Wednesday, February 27, 2019

International Sitemap Structure: canonical, hreflang & x-default

I work on an international e-commerce site which uses subdirectories/subfolders (www . domain . com/uk) to target localised users.

We use hreflang meta tags in page and individual subdirectory sitemaps to identify all other localised versions of pages with self-referencing canonicals. Subdirectory: /uk sitemap example below:

<loc>https:// www . domain . com/uk</loc>
<xhtml:link rel="alternate" hreflang="en-us" href="https:// www . domain . com/us" />
<xhtml:link rel="alternate" hreflang="fr-fr" href="https:// www . domain . com/fr" />
<xhtml:link rel="alternate" hreflang="de-ch" href="https:// www . domain . com/ch" />

I then use a sitemap index to list our individual sitemaps for each subdirectory. Is this best practice? I have seen certain sites suggesting that we shouldn't do this.

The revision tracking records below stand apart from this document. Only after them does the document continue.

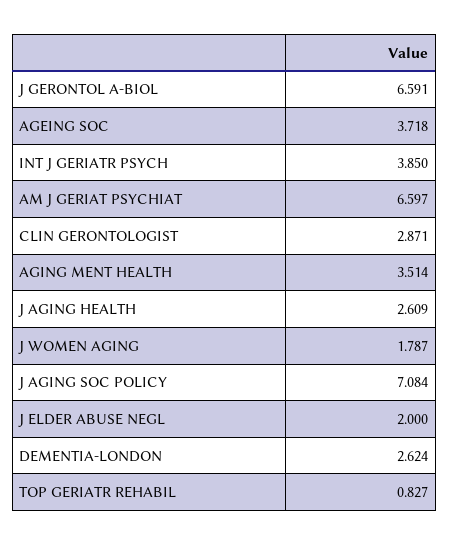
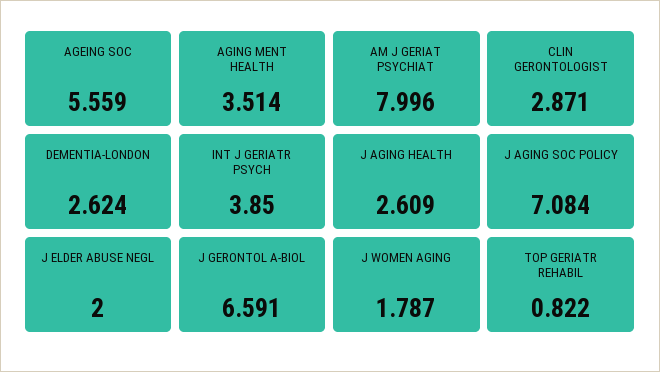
  {
    "J GERONTOL A-BIOL": 6.591,
-   "AGEING SOC": 3.718,
+   "AGEING SOC": 5.559,
    "INT J GERIATR PSYCH": 3.85,
-   "AM J GERIAT PSYCHIAT": 6.597,
+   "AM J GERIAT PSYCHIAT": 7.996,
    "CLIN GERONTOLOGIST": 2.871,
    "AGING MENT HEALTH": 3.514,
    "J AGING HEALTH": 2.609,
    "J WOMEN AGING": 1.787,
    "J AGING SOC POLICY": 7.084,
    "J ELDER ABUSE NEGL": 2,
    "DEMENTIA-LONDON": 2.624,
-   "TOP GERIATR REHABIL": 0.827
+   "TOP GERIATR REHABIL": 0.822
  }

However if I have a single sitemap, instead of multiple with a sitemap index, then I would need to select a canonical to which all subdirectory versions link to. See example below:

<loc>https://www . domain . com</loc>
<xhtml:link rel="alternate" hreflang="en-gb" href="https:// www . domain . com/uk" />
<xhtml:link rel="alternate" hreflang="en-us" href="https:// www . domain . com/us" />
<xhtml:link rel="alternate" hreflang="fr-fr" href="https:// www . domain . com/fr" />
<xhtml:link rel="alternate" hreflang="de-ch" href="https:// www . domain . com/ch" />

Although the above makes sense to me, our root domain pages are not accessible and from what I have read; each localised version of a page should have all hreflang links and a self-referencing canonical. If each localised page should have a self-referencing canonical then, in my opinion, there is no way to create only one sitemap as <loc> acts as a canonical indicator to crawlers. Therefore the sitemap would suggest that the canonical for www . domain . com/us is: www . domain . com and the meta tags in page would state the canonical is: www . domain . com/us . Not great SEO work.

All pages have auto-redirect rules based on user IP data, with a fall back set to the x-default (/uk*). Google also suggests not to use auto-redirects and I'm happy to remove them. I just need to know best practice for handling international site structure before I do.

Should I make the root domain versions of the pages (www . domain . com/example) accessible for users? If so should they be simply for x-default users or should I remove the /uk subdirectory?